In 2007 EPA and Integrys entered into an Administrative Order on Consent (AOC) to conduct a Remedial Investigation and Feasibility Study at the two Waukegan MGP sites and an AOC for Engineering Evaluations and Cost Analyses (EE/CAs) at the eleven Chicago MGP sites. Since all twenty MGP sites have similar conditions and contaminants, and Integrys the PRP for each, the AOCs allow a streamlined approach to site investigation and remedy development. Some benefits of the agreement include the use of multi-site documents, a mechanism to review the adequacy of past work, and scheduling flexibility to allow progress on the worst problems first. By the end of 2008, all of the multi-site documents had been approved, and site-specific work had begun on several of the sites. On October 31, 2008, EPA and Integrys entered into an AOC which converted the EE/CA AOC for the eleven Chicago former MGP sites to an RI/FS AOC.
To more effectively manage all 11 original Chicago sites, the RI/FS AOC organizes them into 4 sites: the North Shore Avenue Site, the North Branch Site, the South Branch Site. and the Crawford Site. Both the North Branch Site and the South Branch Site have several operable units. The North Branch Site is comprised of the Division Street Station Operable Unit (OU), the North Station OU, and the Willow Street/Hawthorned Avenue Station OU. One site is the the North Shore Avenue Station Site. The South Branch Site is comprised of the 22nd Street Station Upland OU, the Hough Place Station Upland OU, the Pitney Court Station Upland OU, the South Station Upland OU, the Throop Station Upland OU, and the South Branch River OU.

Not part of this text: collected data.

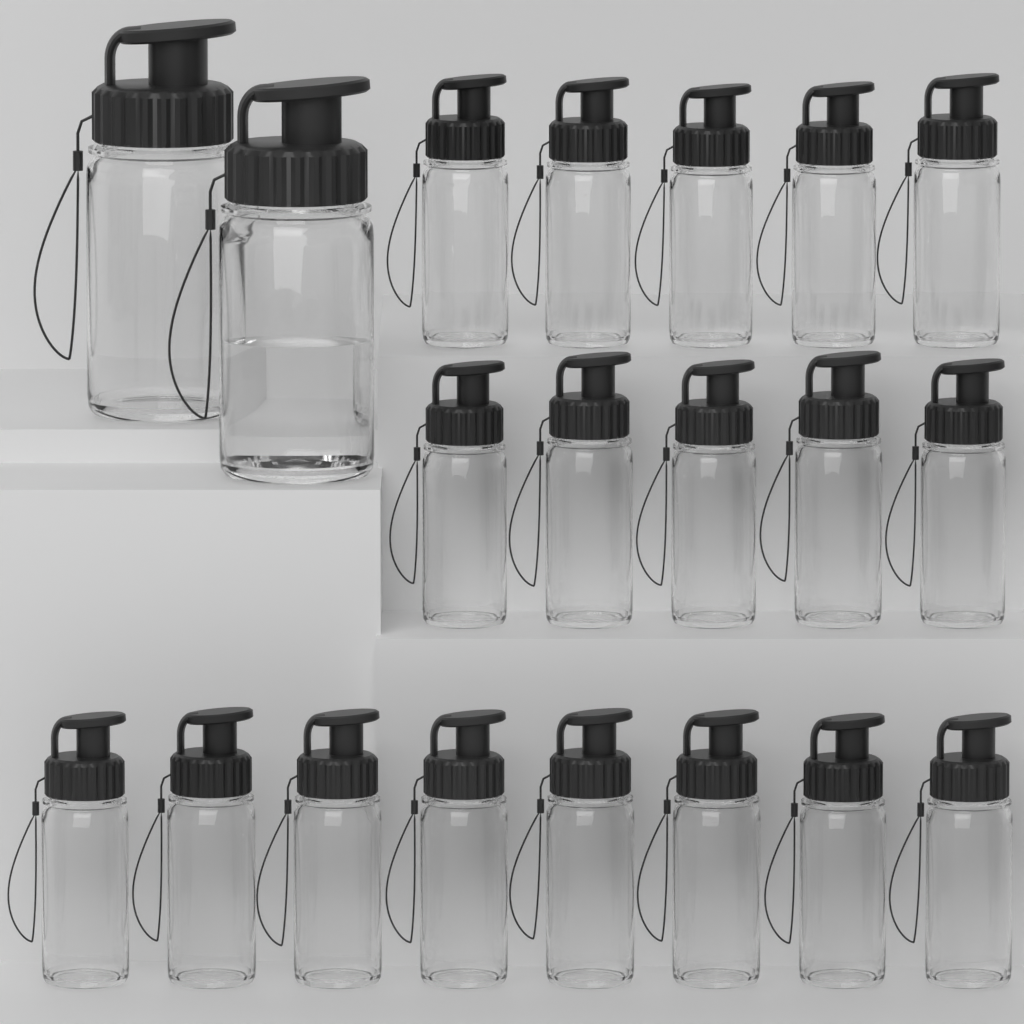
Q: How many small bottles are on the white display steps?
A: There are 18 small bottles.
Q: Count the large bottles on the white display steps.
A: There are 2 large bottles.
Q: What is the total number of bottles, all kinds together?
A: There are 20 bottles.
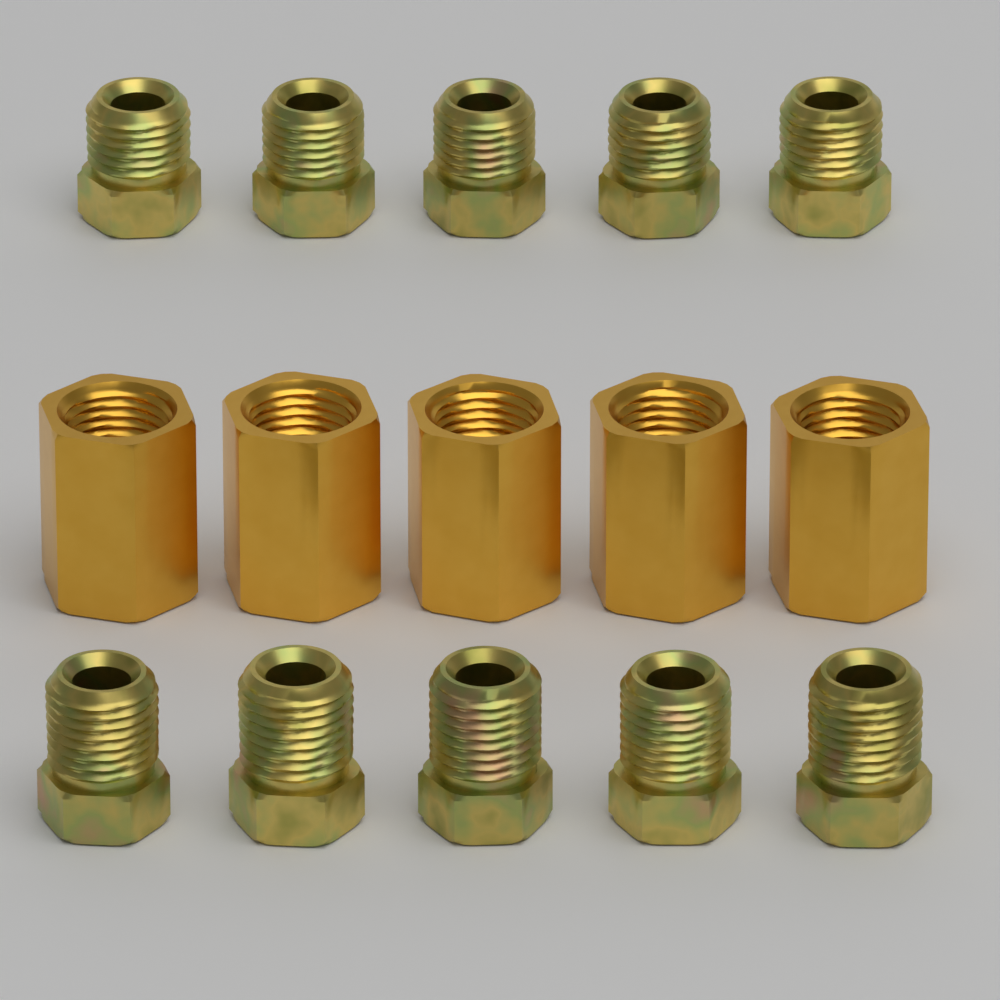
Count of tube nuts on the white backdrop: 10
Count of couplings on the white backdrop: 5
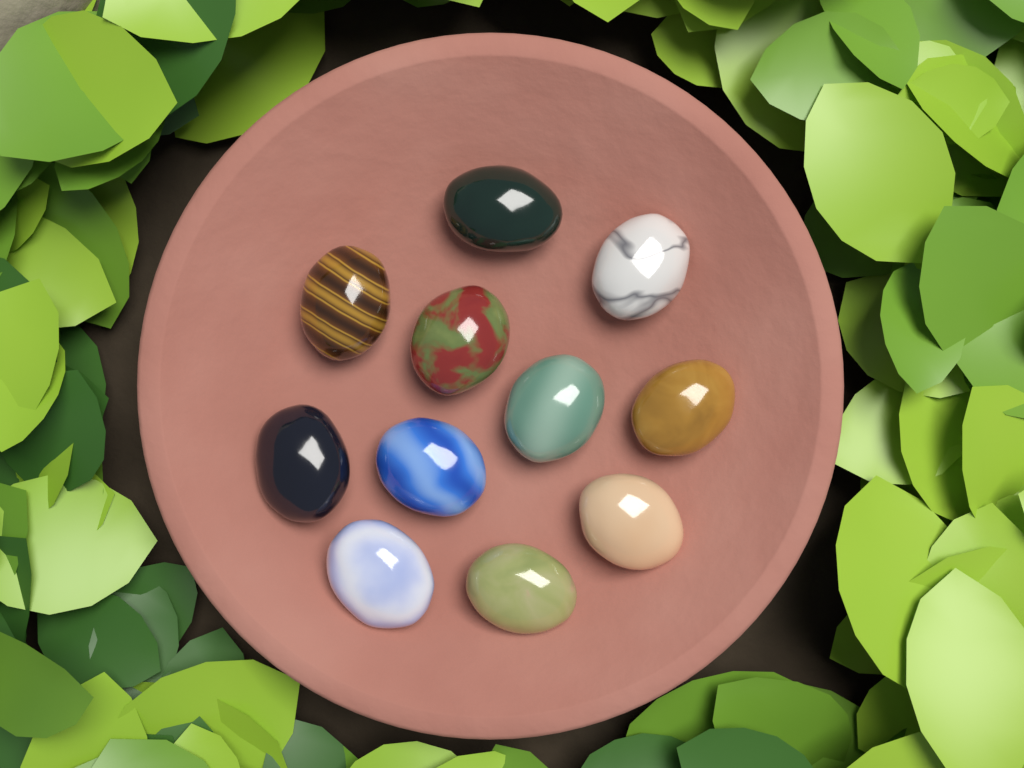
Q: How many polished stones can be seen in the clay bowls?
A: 11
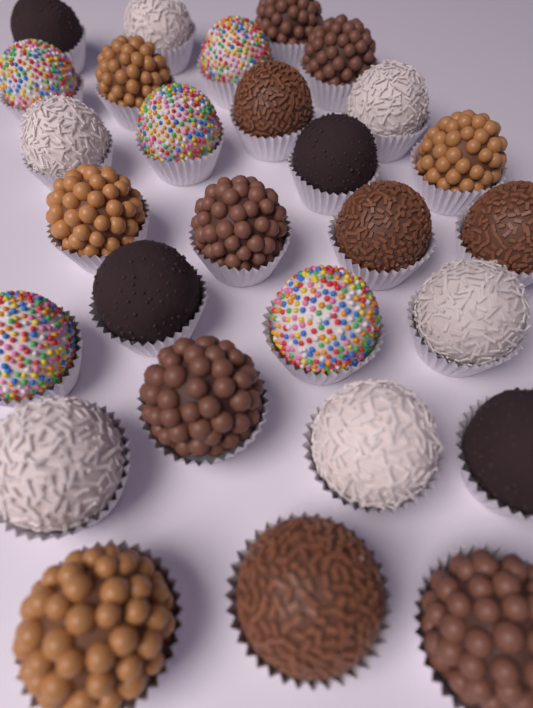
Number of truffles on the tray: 28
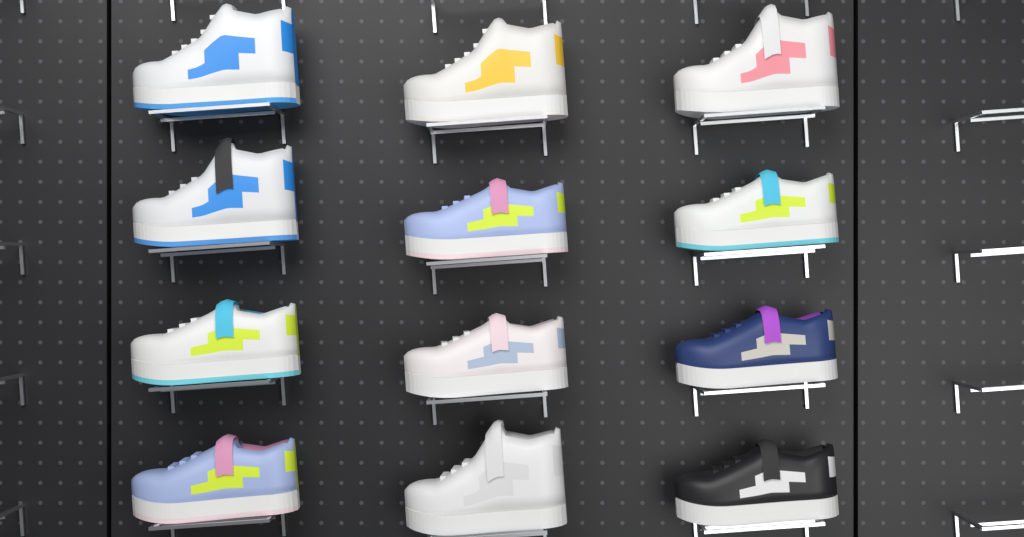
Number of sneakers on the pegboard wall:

Investigations and Remediation Previously Performed
Soils in the northern portion of the site were removed to address chlorinated solvent impacts from releases on the adjoining property in 1997. Some of the solvent-impacted soils left in place had levels of contamination that exceed the Illinois residential standards, so land use in this portion of the site is restricted. Further site investigations led to the excavation of approximately 26,000 tons of soils impacted with lead and PAHs in 2001 and 2002. The tar-stained soils observed below the groundwater level in soil borings installed along the western border of the site were not removed during this remediation effort, which was completed under the Illinos EPA Site Remediation Program.
Additional investigation of the remaining contamination will take place under the RI/FS which began in the spring 2010.